Selaginella stellata, also recognized by its common name, starry spikemoss or starry spike-moss, is a species of spikemoss of the family Selaginellaceae. It is a type of lycopod that grows naturally in Mexico and Central American countries like Guatemala and Belize and can also be found in the state of Hawaii.

==Distribution==
Spikemoss can be found in a number of places in a variety of climates. In North America alone, individuals of the genus Selaginella have been discovered in tropical habitats like those in Puerto Rico and the Virgin Islands as well as the more arctic habitats in areas of Greenland. Selaginella stellata in particular is native to Central America and Mexico. In the United States it was introduced to equatorial state of Hawaii. There the individuals of this species can be found along the trails ‘Akaka Falls State Park as well as the valleys of the Hamakua coast.

==Habitat and ecology==
Members of the genus Selaginella are terrestrial plants that grow in a different types of habitats, though, most grow in damp shady areas of tropical forests. They are herbaceous and can be perennials or annuals. Starry spikemoss plants are mossy, fern-like perennials that can be found growing over cliffs and on the side of trails. According to the USDA PLANTS Database, they are considered "nonhydrophytes" and therefore can be found in wetlands but this is not considered common.

==Morphology==
Individuals of this species are recognized by swollen joints dispersed along the main stem of the plant along with long rhizophores located on the lower third of the stem. Typically the stems of this spikemoss are straw colored and ascending or erecting from bases that lie on the ground. The branches of the plant form an open, egg-shaped pattern. Leaves of this species generally ovate but have also been narrowly oblong and lanceolate in shape and range from approximately 1-3mm in length. The strobili of these types of individuals grow to about 1–2.5 cm in length.
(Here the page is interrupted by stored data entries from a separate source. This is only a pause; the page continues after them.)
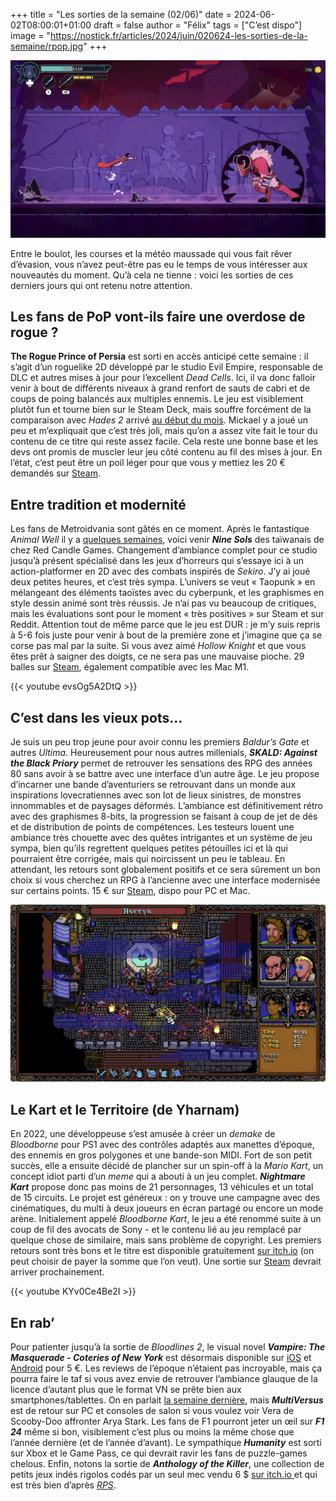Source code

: +++
title = "Les sorties de la semaine (02/06)"
date = 2024-06-02T08:00:01+01:00
draft = false
author = "Félix"
tags = ["C’est dispo"]
image = "https://nostick.fr/articles/2024/juin/020624-les-sorties-de-la-semaine/rpop.jpg"
+++

![Le jeu The Rogue Prince of Persia](rpop.jpg "Le Perse sévère en action")

Entre le boulot, les courses et la météo maussade qui vous fait rêver d’évasion, vous n’avez peut-être pas eu le temps de vous intéresser aux nouveautés du moment. Qu’à cela ne tienne : voici les sorties de ces derniers jours qui ont retenu notre attention.

## Les fans de PoP vont-ils faire une overdose de rogue ?

**The Rogue Prince of Persia** est sorti en accès anticipé cette semaine : il s’agit d’un roguelike 2D développé par le studio Evil Empire, responsable de DLC et autres mises à jour pour l’excellent *Dead Cells*. Ici, il va donc falloir venir à bout de différents niveaux à grand renfort de sauts de cabri et de coups de poing balancés aux multiples ennemis. Le jeu est visiblement plutôt fun et tourne bien sur le Steam Deck, mais souffre forcément de la comparaison avec *Hades 2* arrivé [au début du mois](https://nostick.fr/articles/2024/mai/1005-hades-ii-divin-et-diabolique/). Mickael y a joué un peu et m’expliquait que c’est très joli, mais qu’on a assez vite fait le tour du contenu de ce titre qui reste assez facile. Cela reste une bonne base et les devs ont promis de muscler leur jeu côté contenu au fil des mises à jour. En l’état, c’est peut être un poil léger pour que vous y mettiez les 20 € demandés sur [Steam](https://store.steampowered.com/app/2717880/The_Rogue_Prince_of_Persia/). 

## Entre tradition et modernité

Les fans de Metroidvania sont gâtés en ce moment. Après le fantastique *Animal Well* il y a [quelques semaines](https://nostickreloaded.substack.com/p/panique-chez-xbox-sortie-surprise), voici venir ***Nine Sols*** des taïwanais de chez Red Candle Games. Changement d’ambiance complet pour ce studio jusqu’à présent spécialisé dans les jeux d’horreurs qui s’essaye ici à un action-platformer en 2D avec des combats inspirés de *Sekiro*. J’y ai joué deux petites heures, et c’est très sympa. L’univers se veut « Taopunk » en mélangeant des éléments taoïstes avec du cyberpunk, et les graphismes en style dessin animé sont très réussis. Je n’ai pas vu beaucoup de critiques, mais les évaluations sont pour le moment « très positives » sur Steam et sur Reddit. Attention tout de même parce que le jeu est DUR : je m’y suis repris à 5-6 fois juste pour venir à bout de la première zone et j’imagine que ça se corse pas mal par la suite. Si vous avez aimé *Hollow Knight* et que vous êtes prêt à saigner des doigts, ce ne sera pas une mauvaise pioche. 29 balles sur [Steam](https://store.steampowered.com/app/1809540/Nine_Sols/), également compatible avec les Mac M1.

{{< youtube evsOg5A2DtQ >}}

## C’est dans les vieux pots…

Je suis un peu trop jeune pour avoir connu les premiers *Baldur’s Gate* et autres *Ultima*. Heureusement pour nous autres millenials, ***SKALD: Against the Black Priory*** permet de retrouver les sensations des RPG des années 80 sans avoir à se battre avec une interface d’un autre âge. Le jeu propose d’incarner une bande d’aventuriers se retrouvant dans un monde aux inspirations lovecratiennes avec son lot de lieux sinistres, de monstres innommables et de paysages déformés. L’ambiance est définitivement rétro avec des graphismes 8-bits, la progression se faisant à coup de jet de dés et de distribution de points de compétences. Les testeurs louent une ambiance très chouette avec des quêtes intrigantes et un système de jeu sympa, bien qu’ils regrettent quelques petites pétouilles ici et là qui pourraient être corrigée, mais qui noircissent un peu le tableau. En attendant, les retours sont globalement positifs et ce sera sûrement un bon choix si vous cherchez un RPG à l’ancienne avec une interface modernisée sur certains points. 15 € sur [Steam](https://store.steampowered.com/app/1069160/SKALD_Against_the_Black_Priory/), dispo pour PC et Mac.

![Le jeu Skald](skald.jpg "Quand tu réalises que ton plan pour sauver le monde implique de boire une autre bière.")

## Le Kart et le Territoire (de Yharnam)

En 2022, une développeuse s’est amusée à créer un *demake* de *Bloodborne* pour PS1 avec des contrôles adaptés aux manettes d’époque, des ennemis en gros polygones et une bande-son MIDI. Fort de son petit succès, elle a ensuite décidé de plancher sur un spin-off à la *Mario Kart*, un concept idiot parti d’un *meme* qui a abouti à un jeu complet. ***Nightmare Kart*** propose donc pas moins de 21 personnages, 13 véhicules et un total de 15 circuits. Le projet est généreux : on y trouve une campagne avec des cinématiques, du multi à deux joueurs en écran partagé ou encore un mode arène. Initialement appelé *Bloodborne Kart*, le jeu a été renommé suite à un coup de fil des avocats de Sony - et le contenu lié au jeu remplacé par quelque chose de similaire, mais sans problème de copyright. Les premiers retours sont très bons et le titre est disponible gratuitement [sur itch.io](https://b0tster.itch.io/nmkart) (on peut choisir de payer la somme que l’on veut). Une sortie sur [Steam](https://store.steampowered.com/app/2930160/Nightmare_Kart/) devrait arriver prochainement. 

{{< youtube KYv0Ce4Be2I >}}

## En rab’

Pour patienter jusqu’à la sortie de *Bloodlines 2*, le visual novel ***Vampire: The Masquerade - Coteries of New York*** est désormais disponible sur [iOS](https://apps.apple.com/fr/app/vampire-the-masquerade-cony/id6469044109) et [Android](https://play.google.com/store/apps/details?id=com.pid.vmcony&hl=fr&gl=fr) pour 5 €. Les reviews de l’époque n’étaient pas incroyable, mais ça pourra faire le taf si vous avez envie de retrouver l’ambiance glauque de la licence d’autant plus que le format VN se prête bien aux smartphones/tablettes. On en parlait [la semaine dernière](https://nostickreloaded.substack.com/i/144965095/multiversus-reprend-la-bagarre), mais ***MultiVersus*** est de retour sur PC et consoles de salon si vous voulez voir Vera de Scooby-Doo affronter Arya Stark. Les fans de F1 pourront jeter un œil sur ***F1 24*** même si bon, visiblement c’est plus ou moins la même chose que l’année dernière (et de l’année d’avant). Le sympathique ***Humanity*** est sorti sur Xbox et le Game Pass, ce qui devrait ravir les fans de puzzle-games chelous. Enfin, notons la sortie de ***Anthology of the Killer***, une collection de petits jeux indés rigolos codés par un seul mec vendu 6 $ [sur itch.io ](https://thecatamites.itch.io/anthology-of-the-killer) et qui est très bien d’après *[RPS](https://www.rockpapershotgun.com/dont-worry-im-a-murderer-award-winning-comedy-anthology-of-the-killer-is-out-next-week)*.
Starry Spikemoss plants are commonly confused with a closely related species, Selaginella galeottii. Their appearances are similar however the shape of the lateral and axillary leaves are different. Axillary and lateral leaves of Selaginella stellata tend to be eciliate and the axillary leaves are biauriculate and conspicuous. Axillary leaves of Selaginella galeottii are rarely auriculate and if they are present they are inconspicuous. Axillary and lateral leaves of Selaginella galeottii also differ in that they have cilia at their base or near their point of attachment.

==Usage==
According to the Amazonian Ethnobotanical Dictionary, Selaginella stellata is part of a decoction called "Palillo" or "Sapo magui" that is used by Brazilians while bathing as a flu treatment.